Une ressource énergétique peu coûteuse dont l'utilisation améliore la situation sanitaire : c'est le double objectif de l'utilisation de déjections humaines séchées comme combustible industriel.
La matière fécale, nouvel or noir ? La production de gaz combustible à partir des excréments a déjà été mise en oeuvre dans plusieurs parties du monde. Mais cela nécessite des installations spécifiques et coûteuses. L'utilisation directe de déjections humaines séchées comme combustible solide pourrait être plus efficace. C'est ce que montre une étude menée par l’Institut de Recherche de l'Eau du Domaine des Ecoles Polytechniques Fédérales suisses (Eawag) en partenariat avec les universités Cheikh Anta Diop de Dakar, au Sénégal, de Thiès, aussi au Sénégal et Makerere de Kampala, en Ouganda.
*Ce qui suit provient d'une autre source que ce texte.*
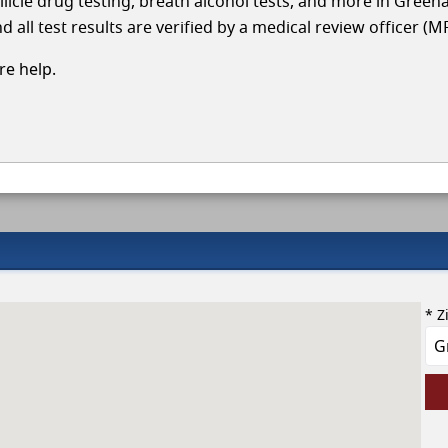
llicle drug testing, breath alcohol tests, and more in Green
 all test results are verified by a medical review officer (M
e help.
* Z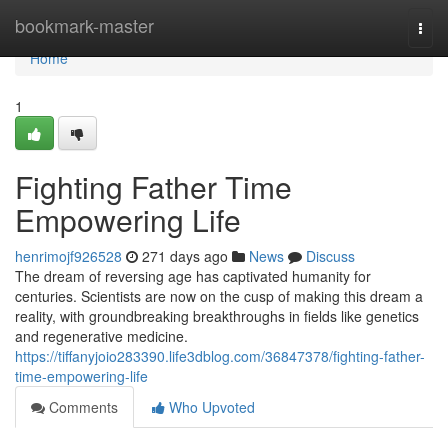
Home
bookmark-master
Togg
navi
Home
1
Fighting Father Time
Empowering Life
henrimojf926528
271 days ago
News
Discuss
The dream of reversing age has captivated humanity for
centuries. Scientists are now on the cusp of making this dream a
reality, with groundbreaking breakthroughs in fields like genetics
and regenerative medicine.
https://tiffanyjoio283390.life3dblog.com/36847378/fighting-father-
time-empowering-life
Comments
Who Upvoted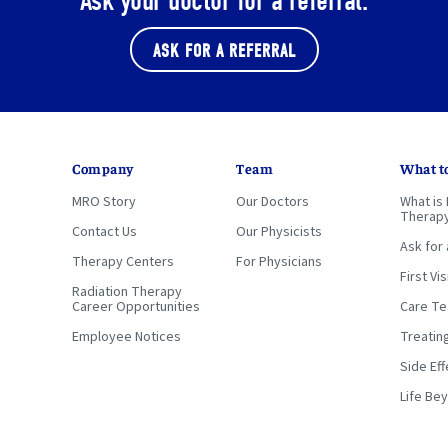
Ask your doctor for a referral.
ASK FOR A REFERRAL
Company
Team
What t
MRO Story
Our Doctors
What is 
Therap
Contact Us
Our Physicists
Ask for 
Therapy Centers
For Physicians
First Vis
Radiation Therapy
Career Opportunities
Care T
Employee Notices
Treatin
Side Eff
Life Be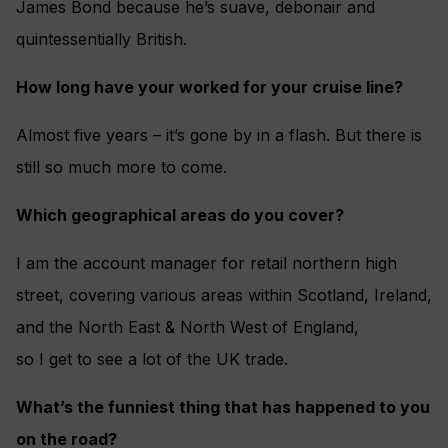
James Bond because he’s suave, debonair and
quintessentially British.
How long have your worked for your cruise line?
Almost five years – it’s gone by in a flash. But there is
still so much more to come.
Which geographical areas do you cover?
I am the account manager for retail northern high
street, covering various areas within Scotland, Ireland,
and the North East & North West of England,
so I get to see a lot of the UK trade.
What’s the funniest thing that has happened to you
on the road?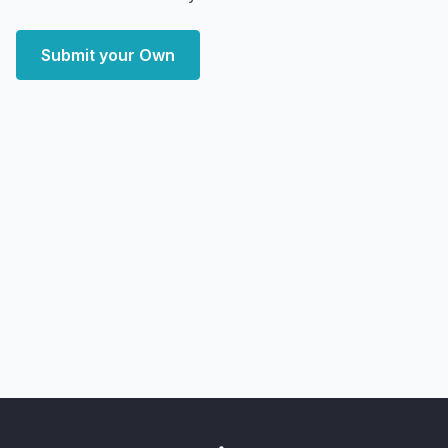
Submit your Own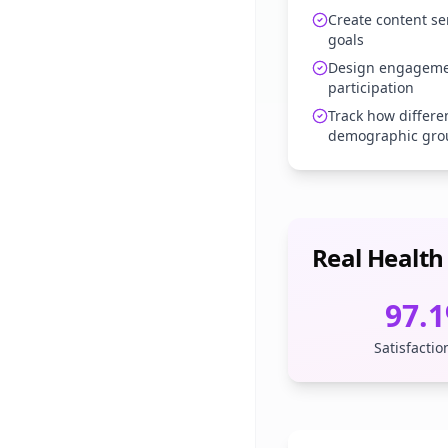
Create content se
goals
Design engagemen
participation
Track how differe
demographic gro
Real Health
97.
Satisfactio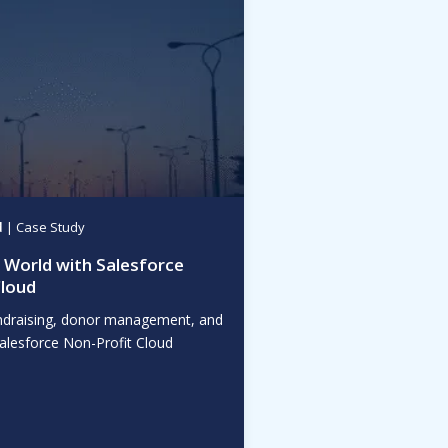
d
| Case Study
World with Salesforce
Cloud
draising, donor management, and
Salesforce Non-Profit Cloud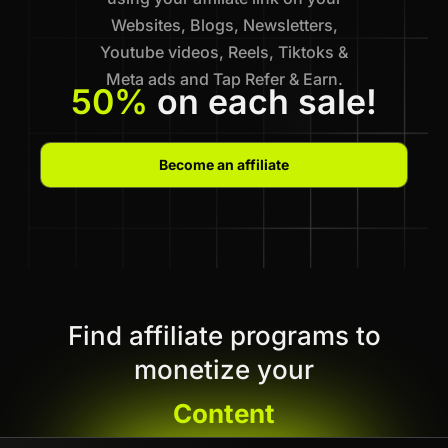
Websites, Blogs, Newsletters,
Youtube videos, Reels, Tiktoks &
Meta ads and Tap Refer & Earn.
50%
on each sale!
Become an affiliate
Find affiliate programs to
monetize your
Content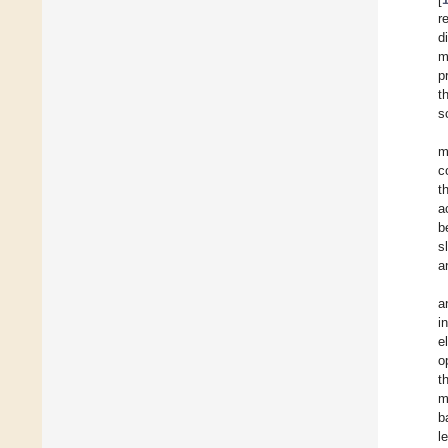
r
d
m
p
t
s
m
c
t
a
b
s
a
a
i
e
o
t
m
b
l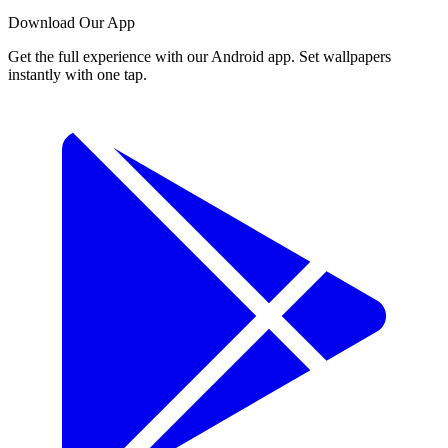
Download Our App
Get the full experience with our Android app. Set wallpapers
instantly with one tap.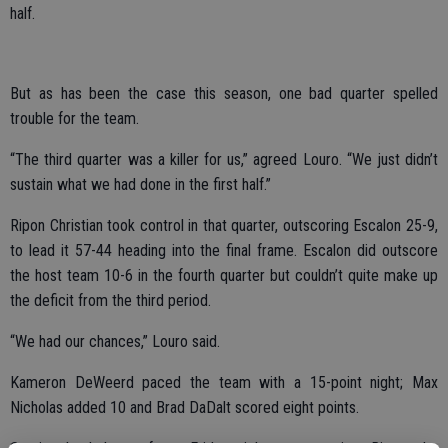
half.
But as has been the case this season, one bad quarter spelled
trouble for the team.
“The third quarter was a killer for us,” agreed Louro. “We just didn’t
sustain what we had done in the first half.”
Ripon Christian took control in that quarter, outscoring Escalon 25-9,
to lead it 57-44 heading into the final frame. Escalon did outscore
the host team 10-6 in the fourth quarter but couldn’t quite make up
the deficit from the third period.
“We had our chances,” Louro said.
Kameron DeWeerd paced the team with a 15-point night; Max
Nicholas added 10 and Brad DaDalt scored eight points.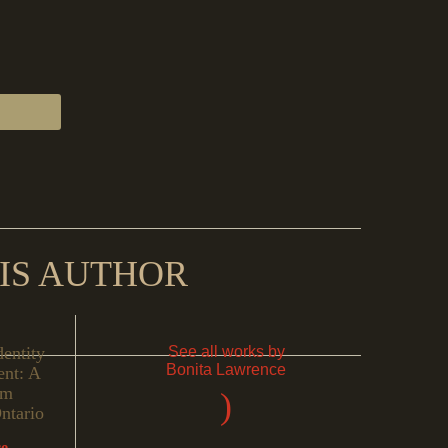
IS AUTHOR
dentity
See all works by
Bonita Lawrence
nt: A
om
)
ntario
ce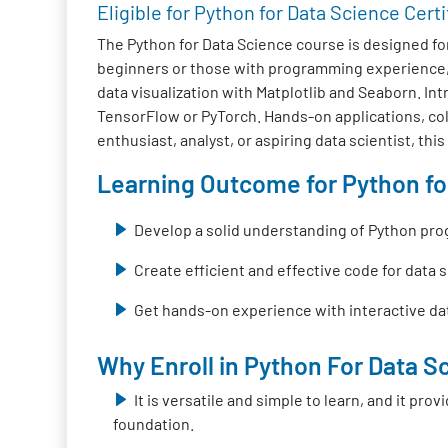
Eligible for Python for Data Science Certi
The Python for Data Science course is designed fo
beginners or those with programming experience, 
data visualization with Matplotlib and Seaborn. I
TensorFlow or PyTorch. Hands-on applications, colla
enthusiast, analyst, or aspiring data scientist, thi
Learning Outcome for Python for
Develop a solid understanding of Python pr
Create efficient and effective code for data 
Get hands-on experience with interactive dat
Why Enroll in Python For Data Sc
It is versatile and simple to learn, and it pr
foundation.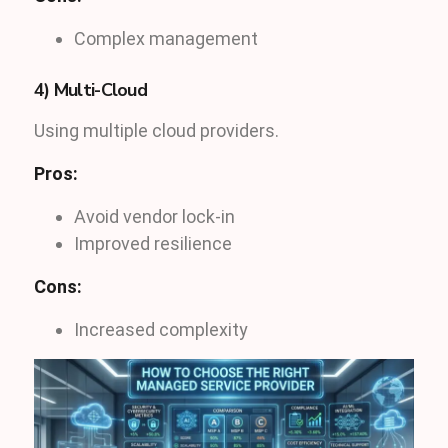
Complex management
4) Multi-Cloud
Using multiple cloud providers.
Pros:
Avoid vendor lock-in
Improved resilience
Cons:
Increased complexity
Le principe est simple. Pour obtenir le combustible, il faut récupérer la matière fécale, puis la faire sécher, avant de la brûler comme du charbon. Pour mesurer les performances de cette technique, les chercheurs l'ont mise en oeuvre sur le terrain, à Dakar et à Kampala.
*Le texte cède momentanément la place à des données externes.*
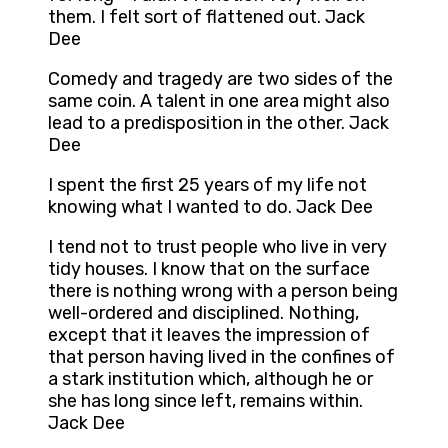
them. I felt sort of flattened out. Jack
Dee
Comedy and tragedy are two sides of the
same coin. A talent in one area might also
lead to a predisposition in the other. Jack
Dee
I spent the first 25 years of my life not
knowing what I wanted to do. Jack Dee
I tend not to trust people who live in very
tidy houses. I know that on the surface
there is nothing wrong with a person being
well-ordered and disciplined. Nothing,
except that it leaves the impression of
that person having lived in the confines of
a stark institution which, although he or
she has long since left, remains within.
Jack Dee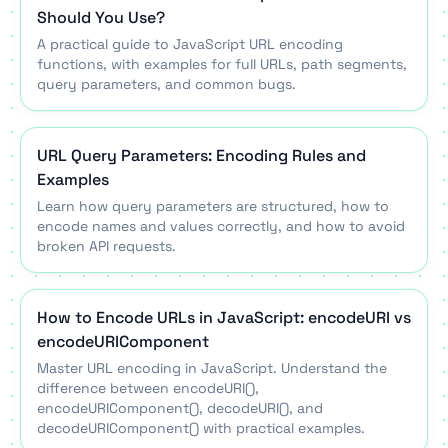
Should You Use?
A practical guide to JavaScript URL encoding
functions, with examples for full URLs, path segments,
query parameters, and common bugs.
URL Query Parameters: Encoding Rules and
Examples
Learn how query parameters are structured, how to
encode names and values correctly, and how to avoid
broken API requests.
How to Encode URLs in JavaScript: encodeURI vs
encodeURIComponent
Master URL encoding in JavaScript. Understand the
difference between encodeURI(),
encodeURIComponent(), decodeURI(), and
decodeURIComponent() with practical examples.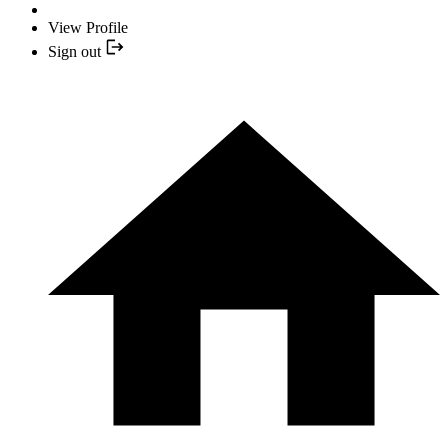
View Profile
Sign out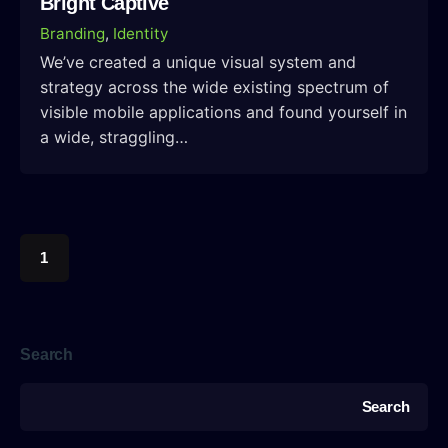
Bright Captive
Branding
Identity
We’ve created a unique visual system and
strategy across the wide existing spectrum of
visible mobile applications and found yourself in
a wide, straggling…
1
Search
Search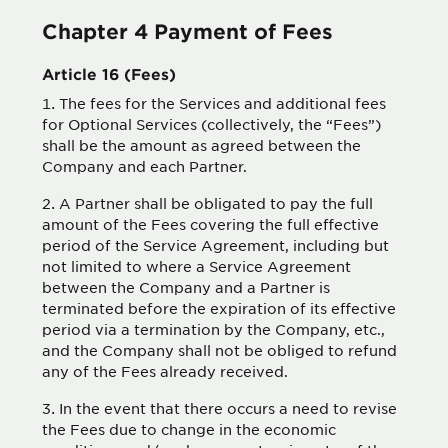
Chapter 4 Payment of Fees
Article 16 (Fees)
The fees for the Services and additional fees
for Optional Services (collectively, the “Fees”)
shall be the amount as agreed between the
Company and each Partner.
A Partner shall be obligated to pay the full
amount of the Fees covering the full effective
period of the Service Agreement, including but
not limited to where a Service Agreement
between the Company and a Partner is
terminated before the expiration of its effective
period via a termination by the Company, etc.,
and the Company shall not be obliged to refund
any of the Fees already received.
In the event that there occurs a need to revise
the Fees due to change in the economic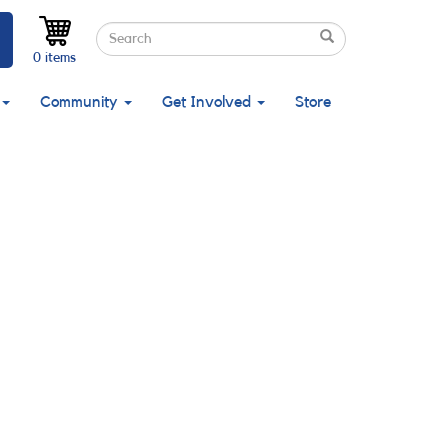
Search
Search
Search
0 items
Community
Get Involved
Store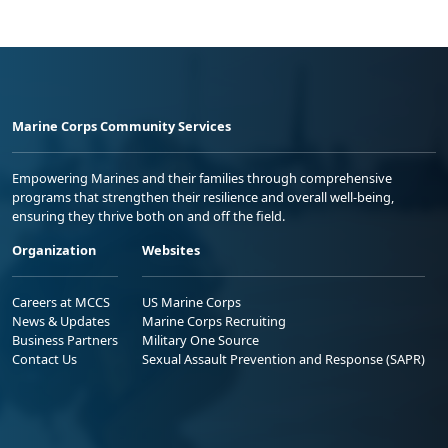
Marine Corps Community Services
Empowering Marines and their families through comprehensive
programs that strengthen their resilience and overall well-being,
ensuring they thrive both on and off the field.
Organization
Websites
Careers at MCCS
US Marine Corps
News & Updates
Marine Corps Recruiting
Business Partners
Military One Source
Contact Us
Sexual Assault Prevention and Response (SAPR)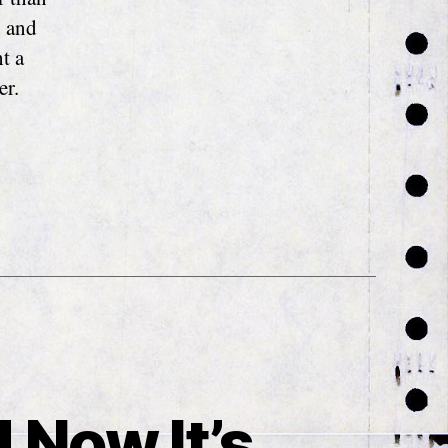
u and
t a
er.
 Now It’s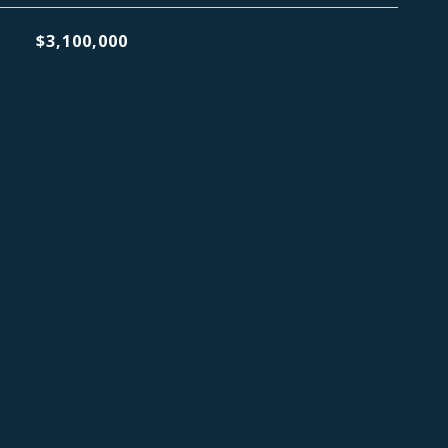
$3,100,000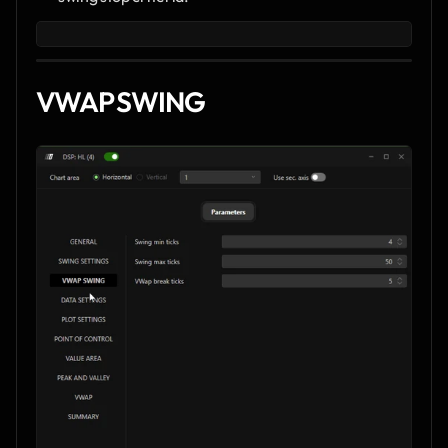
VWAP SWING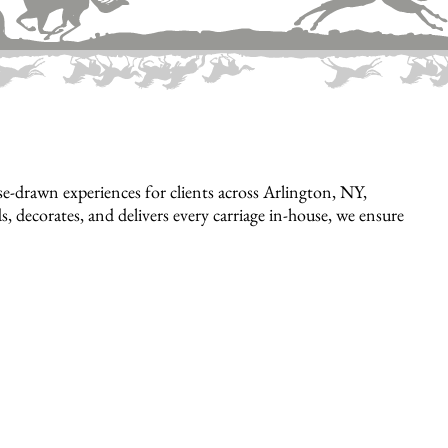
e-drawn experiences for clients across Arlington, NY,
, decorates, and delivers every carriage in-house, we ensure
Charbon, café ou matière fécale ?
Ils ont testé leur combustible dans deux types d'installations industrielles. La première, à Dakar, est une réplique de l’usine de renouvellement des huiles usées de la Société Sénégalaise de Régénération des Huiles minérales. La seconde, à Kampala est une réplique d’une usine de séchage de briques.
Leurs analyses ont porté sur le potentiel calorifique de la matière fécale, comparé à celui du charbon et à celui de coques de cafés, combustible employé dans les chaudières des usines Unilever ou Coca-Cola au Kenya par exemple.
Températures et valeur énergétique
Résultat : la combustion de matière fécale s'est déroulée sans inconvénient. Les déjections humaines sont toutefois légèrement moins efficaces que le charbon ou les coques de cafés. Une première expérience dans les installations de Dakar comparait les coques de café avec la matière fécale en brûlant une heure chaque échantillon. Les coques ont ainsi permis d'atteindre une température moyenne de 554°C (800°C au maximum).
Avec la matière fécale, la moyenne est de 524°C, et le maximum ne dépasse pas 700°C. À Kampala, les chercheurs se sont intéressé à la valeur calorifique en comparant la matière fécale au charbon cette fois-ci. Le charbon produit 31 mégajoules par kilogramme, contre 10,9 à 13 mégajoules par kilogramme pour la matière fécale. Une différence importante, mais qui peut être compensée en mélangeant les différents combustibles.
Économies et assainissements
Les chercheurs indiquent que cette technologie pourrait être utilisée très rapidement. « Nous pouvons déployer cette technologie dans l’année s’il le faut », s’enthousiasme Linda Strande, d'Eawag, qui a participé au projet. Selon elle et ses collègues, «les connaissances de la combustions des boues d’épurations (tirées du traitement des eaux usagées) sont transférables pour la matière fécale ». Une façon de faire des économies d’infrastructures.
Mais avant d'alimenter des usines en matière fécale, il faudra mettre en place un système de récupération, de stockage et de traitement, ce qui nécessitera des investissements. Le coût n’est pas estimé par l’équipe : «C’est une question difficile. Cela dépend ce que vous prenez en compte, c’est difficile de faire un calcul exact », explique Linda Strande.
D'autant que les gains sanitaires tirés de telles infrastructures pourraient aussi être importants. Selon l’Organisation Mondiale de la Santé, 842 000 décès chaque année sont dus au manque d’eau, d’assainissement et d’hygiène dans les pays à revenus faibles ou intermédiaires. L’Afrique est particulièrement touchée : dans 47 pays d'Afrique sub-saharienne, moins de la moitié de la population a accès à des toilettes
Référence: M. Gold et al., Journal of Water, Sanitation and Hygiene for Development, 7, 1, 2017.